Hoodoo Still Practiced After 100 Years
By Mark Hoerrner
Witch doctors and their mojo spells aren’t just products of Hollywood imagination—for over a century, the practice of Hoodoo has been an integral part of the culture in countries all around the world, including the United States.
Stemming from African tribal magic, Hoodoo is currently practiced primarily in the Southern U.S., Haiti and West Africa. Brought to America during the African Diaspora fueled by American slave trade, the “white magic” of Hoodoo was a welcome counter to the Voodoo practitioners who also originated from Africa and spilled onto Haiti and other Southern Atlantic islands. Much like Voodoo, the quasi-religion was a mix of nature magic and spirit calling that would eventually mingle with the predominantly Catholic religions of the busy city of New Orleans and subsequent Catholic expatriates have propagated the mixture of Hoodoo and Christianity in Haiti as well.
It should be noted that practitioners will quickly tell you that the practice of Hoodoo is spiritual in nature but it is not a religion. There is no established formal practice other than spells and incantations passed down in written form and no clergy to speak of. Nor does there exist a hierarchy among practitioners. Each Hoodoo “witch” or “witch doctor” is completely autonomous, as is common among many of the botano-spiritual offshoots from Africa.
Common terms like “mojo,” “mojo bag” and similar terms are often used interchangeably with Voodoo practitioners and refer to material goods supposedly ensorcelled to give the user a specific benefit. Hoodoo, in fact, is meant to empower the individual, granting fiscal and physical prosperity, luck in love and gambling and similar self-interests
Hoodoo derives, however, from a complex system of magic, according to spiritualist Mama Zgobe.
“For example, in the West African & Diaspora Mami Wata Vodoun tradition,” she says in a web interview on Hoodoo, “the forest spirits, known as ‘Azzizas,’ were the most evolved guardians of the forest, who first presented themselves to the African hunters, and planters. They taught them the esoteric, medicinal (ahame) use and alchemical properties inherent in the abundance of herbs, trees, roots, minerals and life forms thriving in their mists.

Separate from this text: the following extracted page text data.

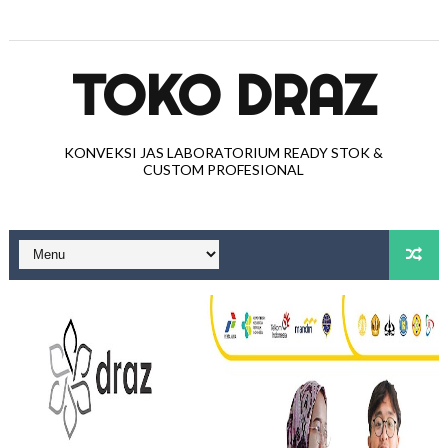
TOKO DRAZ
KONVEKSI JAS LABORATORIUM READY STOK &
CUSTOM PROFESIONAL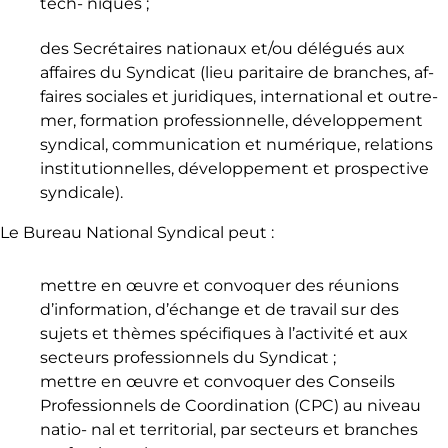
tech- niques ;
des Secrétaires nationaux et/ou délégués aux
affaires du Syndicat (lieu paritaire de branches, af-
faires sociales et juridiques, international et outre-
mer, formation professionnelle, développement
syndical, communication et numérique, relations
institutionnelles, développement et prospective
syndicale).
Le Bureau National Syndical peut :
mettre en œuvre et convoquer des réunions
d’information, d’échange et de travail sur des
sujets et thèmes spécifiques à l’activité et aux
secteurs professionnels du Syndicat ;
mettre en œuvre et convoquer des Conseils
Professionnels de Coordination (CPC) au niveau
natio- nal et territorial, par secteurs et branches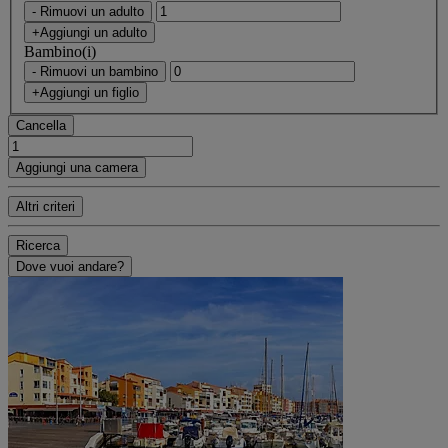
- Rimuovi un adulto
+Aggiungi un adulto
Bambino(i)
- Rimuovi un bambino
+Aggiungi un figlio
Cancella
Aggiungi una camera
Altri criteri
Ricerca
Dove vuoi andare?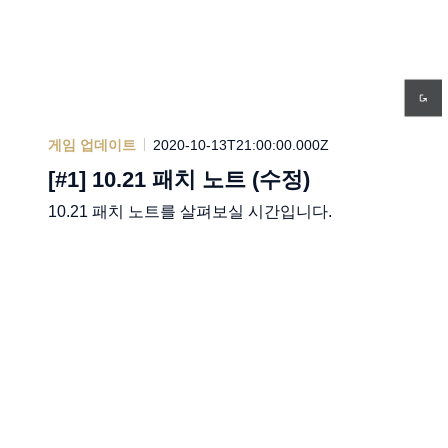
게임 업데이트
2020-10-13T21:00:00.000Z
[#1] 10.21 패치 노트 (수정)
10.21 패치 노트를 살펴보실 시간입니다.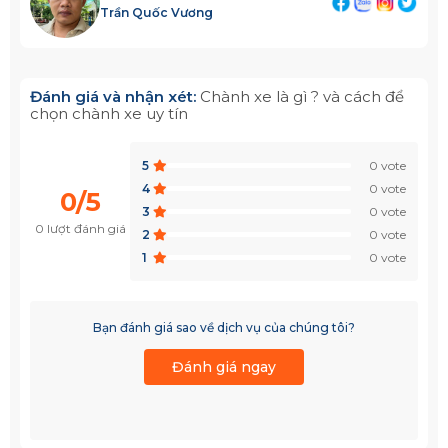
Trần Quốc Vương
Đánh giá và nhận xét:
Chành xe là gì ? và cách để
chọn chành xe uy tín
5
0 vote
4
0 vote
0/5
3
0 vote
0 lượt đánh giá
2
0 vote
1
0 vote
Bạn đánh giá sao về dịch vụ của chúng tôi?
Đánh giá ngay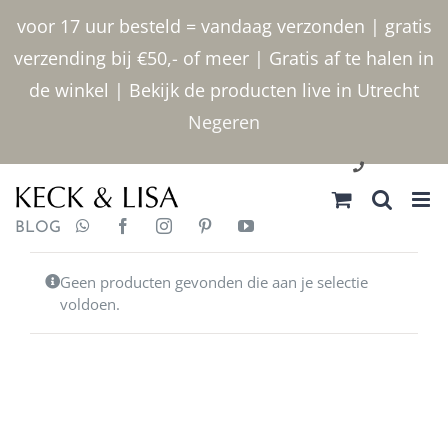
Ga
voor 17 uur besteld = vandaag verzonden | gratis
naar
verzending bij €50,- of meer | Gratis af te halen in
inhoud
de winkel | Bekijk de producten live in Utrecht
Negeren
030 2400000
BLOG
Geen producten gevonden die aan je selectie
voldoen.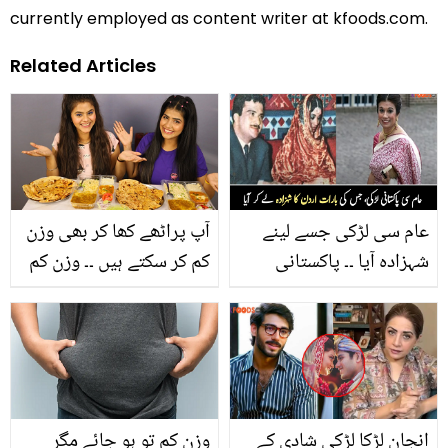
currently employed as content writer at kfoods.com.
Related Articles
عام سی لڑکی جسے لینے
آپ پراٹھے کھا کر بھی وزن
شہزادہ آیا ۔۔ پاکستانی
کم کر سکتے ہیں ۔۔ وزن کم
لڑکی، جس کی شادی اردن
کرنے کے لیےبس یہ ایک
کے شہزادے کے ساتھ ہوئی،
چیز اپنے پراٹھے میں شامل
جانیے دلچسپ معلومات
کریں!
انجان لڑکا لڑکی شادی کے
وزن کم تو ہو جائے مگر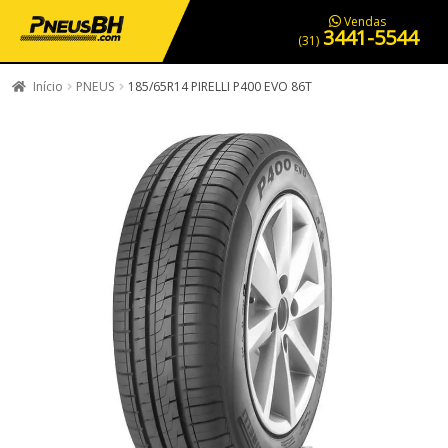
PNEUS EM OFERTA
SERVIÇOS AUTOMOTIVOS
NOSSA LOJA
Vendas
3441-5544
(31)
Início
PNEUS
185/65R14 PIRELLI P400 EVO 86T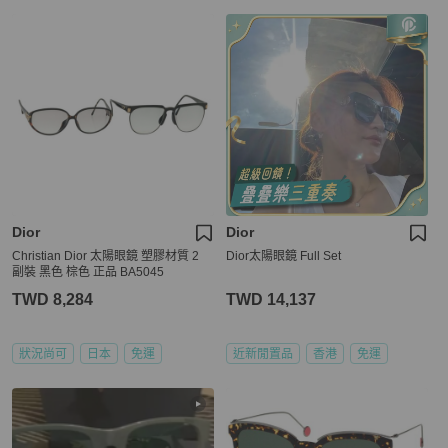
Dior
Dior
Christian Dior 太陽眼鏡 塑膠材質 2
Dior太陽眼鏡 Full Set
副裝 黑色 棕色 正品 BA5045
TWD 8,284
TWD 14,137
狀況尚可
日本
免運
近新閒置品
香港
免運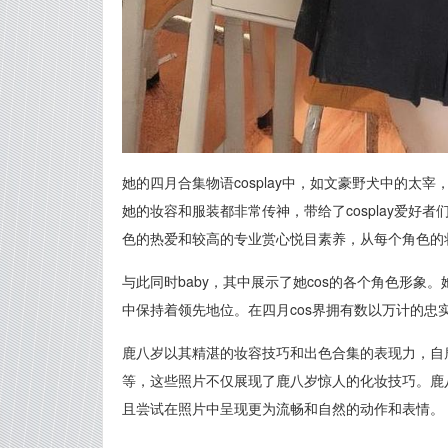
她的四月合集物语cosplay中，如文豪野犬中的太
她的妆容和服装都非常传神，带给了cosplay爱
色的热爱和较高的专业赏心悦目素养，从每个角色的
与此同时baby，其中展示了她cos的各个角色形象。
中保持着领先地位。在四月cos界拥有数以万计的忠
鹿八岁以其精湛的妆容技巧和出色合集的表现力，自鹿赏
等，这些照片不仅展现了鹿八岁惊人的化妆技巧。鹿
且尝试在照片中呈现更为流畅和自然的动作和表情。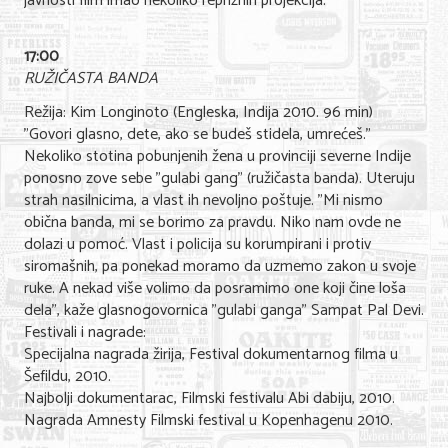
javnosti film imao nekoliko repriznih projekcija.
Nega lica i tela
17:00
Shopping
RUŽIČASTA BANDA
Sve za venčanje
Režija: Kim Longinoto (Engleska, Indija 2010. 96 min)
"Govori glasno, dete, ako se budeš stidela, umrećeš."
Sve za decu
Nekoliko stotina pobunjenih žena u provinciji severne Indije
ponosno zove sebe "gulabi gang" (ružičasta banda). Uteruju
Kuća i bašta
strah nasilnicima, a vlast ih nevoljno poštuje. "Mi nismo
obična banda, mi se borimo za pravdu. Niko nam ovde ne
Gastronomija
dolazi u pomoć. Vlast i policija su korumpirani i protiv
siromašnih, pa ponekad moramo da uzmemo zakon u svoje
Sport i rekreacija
ruke. A nekad više volimo da posramimo one koji čine loša
Zdravlje i medicina
dela", kaže glasnogovornica "gulabi ganga" Sampat Pal Devi.
Festivali i nagrade:
Hobi i razonoda
Specijalna nagrada žirija, Festival dokumentarnog filma u
Šefildu, 2010.
UPIS FIRMI
Najbolji dokumentarac, Filmski festivalu Abi dabiju, 2010.
Nagrada Amnesty Filmski festival u Kopenhagenu 2010.
MARKETING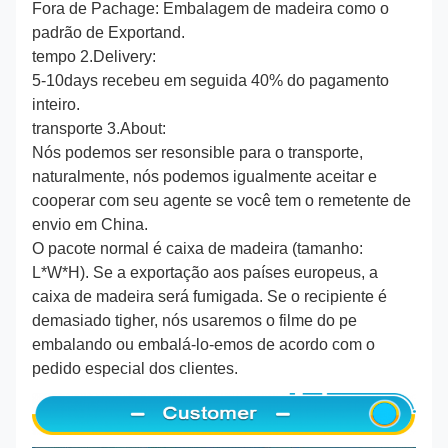
Fora de Pachage: Embalagem de madeira como o
padrão de Exportand.
tempo 2.Delivery:
5-10days recebeu em seguida 40% do pagamento
inteiro.
transporte 3.About:
Nós podemos ser resonsible para o transporte,
naturalmente, nós podemos igualmente aceitar e
cooperar com seu agente se você tem o remetente de
envio em China.
O pacote normal é caixa de madeira (tamanho:
L*W*H). Se a exportação aos países europeus, a
caixa de madeira será fumigada. Se o recipiente é
demasiado tigher, nós usaremos o filme do pe
embalando ou embalá-lo-emos de acordo com o
pedido especial dos clientes.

“It was the Azzizas who also taught the African how to make poisons, potions, medicines, and Gbo, ‘ebo’ and ‘boicho/bo.’ Joined with the Azzizas, was the divinity later to be identified as “Legba,” the great messenger of the gods, who also taught the Africans the use of Gbo and transported their prepared requests to the respective divinities.
“The first practical and most extensive use of herbs, amulets and talismans in the forest was for protection from accidents & tropical disease, dangerous animals, repairing injuries, as well as to assure success in their hunt. However, their esoteric use was mainly for protection from jealously, envy, and death by other hunters, as well as protection from the angry spirits of those animals which were killed for food, or by accident during the course of the hunt. From these primary ancestors, eventually evolved a group of specialized priests and priestess known in Dahomey as Bokonons, (geomancers), Azondoto, Zokas, Garbara, Akpases (socerers), and Botonons.”
Other practitioners come from less of an African influence but still promote the strength of the practice. Martha White – yes, like the baked goods – says that she was indoctrinated into the world of Hoodoo by her great grandmother and subsequently by her grandmother.
“At first, it was something to tell friends about,” she says, a rolling creole accent carrying every word. “But later, I began to notice that other people had faith in what my grandmother was doing. They altered their lives based on her charms and spells. It was not long after that the spirits came to me.”
Spirits, she says, of wild areas, of deceased persons, of wild animals, all assisting her in her practice of magic. Through her enchanting, she claims to have made couples fall in love, to have made cheating spouses fidelity and children do better in school.
“Some people call me a witch,” she says, fitting the part in a long flowing green gown. “But I’m not a witch. I’m not sure what you’d call me, but I’m not a witch. My broom is just for sweeping.”